» **Records for the exercise**:
##############################
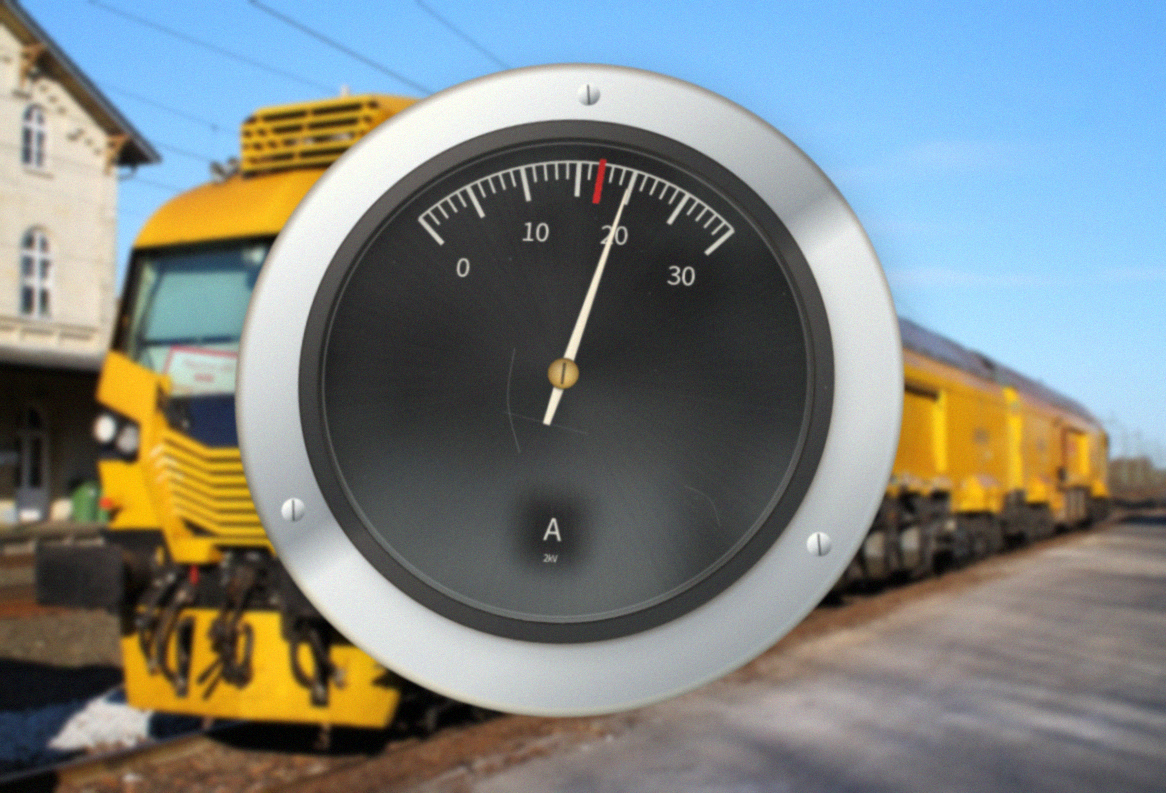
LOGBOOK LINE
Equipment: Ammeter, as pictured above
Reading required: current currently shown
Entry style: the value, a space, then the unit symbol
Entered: 20 A
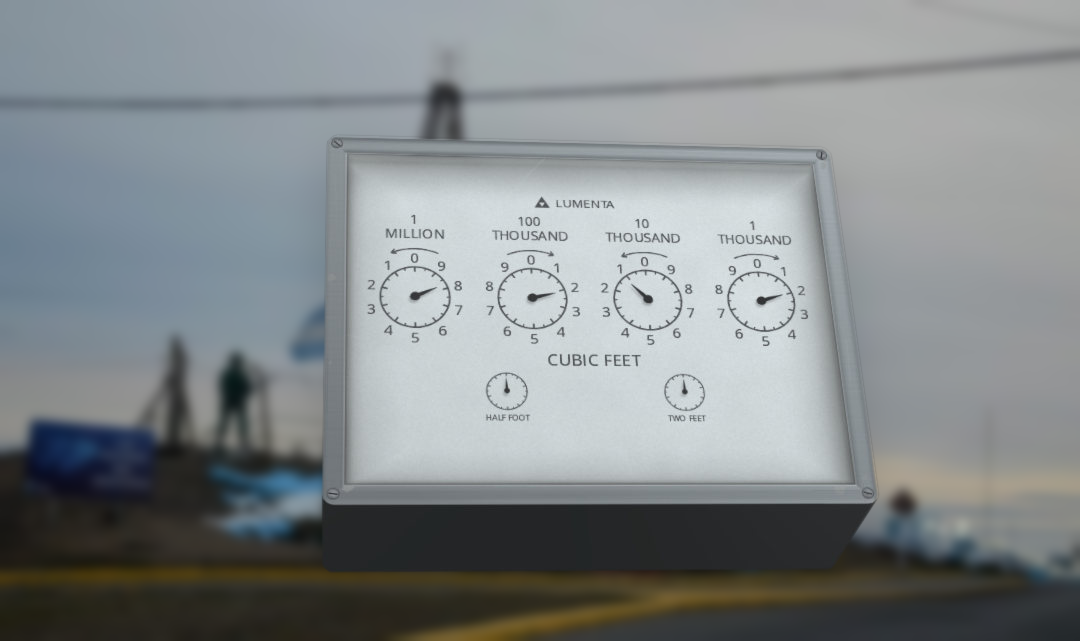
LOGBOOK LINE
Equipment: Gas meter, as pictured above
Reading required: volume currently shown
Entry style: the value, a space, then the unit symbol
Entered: 821200 ft³
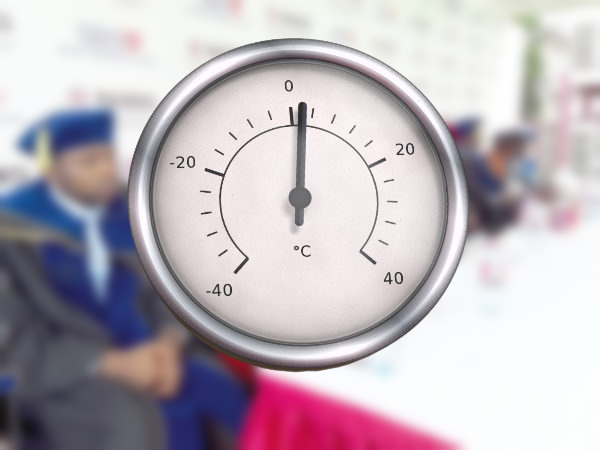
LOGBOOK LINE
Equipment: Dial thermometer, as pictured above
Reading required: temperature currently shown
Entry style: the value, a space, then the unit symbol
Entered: 2 °C
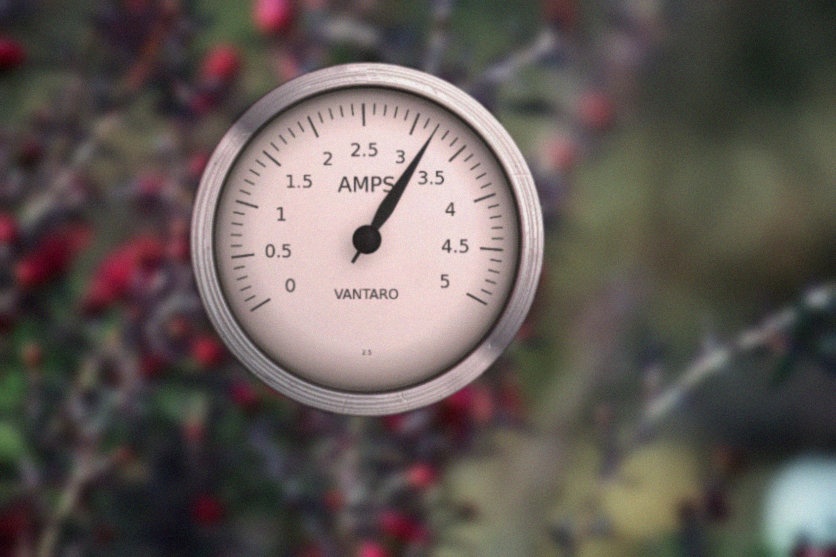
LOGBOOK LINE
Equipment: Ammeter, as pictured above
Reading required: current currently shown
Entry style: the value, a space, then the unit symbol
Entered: 3.2 A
##############################
» **Aim of the task**:
Turn all of the data above into a JSON list of strings, with one string per line and no blank lines. Leave the pictures out.

» **Answer area**:
[
  "LOGBOOK LINE",
  "Equipment: Ammeter, as pictured above",
  "Reading required: current currently shown",
  "Entry style: the value, a space, then the unit symbol",
  "Entered: 20 A",
  "LOGBOOK LINE",
  "Equipment: Gas meter, as pictured above",
  "Reading required: volume currently shown",
  "Entry style: the value, a space, then the unit symbol",
  "Entered: 821200 ft³",
  "LOGBOOK LINE",
  "Equipment: Dial thermometer, as pictured above",
  "Reading required: temperature currently shown",
  "Entry style: the value, a space, then the unit symbol",
  "Entered: 2 °C",
  "LOGBOOK LINE",
  "Equipment: Ammeter, as pictured above",
  "Reading required: current currently shown",
  "Entry style: the value, a space, then the unit symbol",
  "Entered: 3.2 A"
]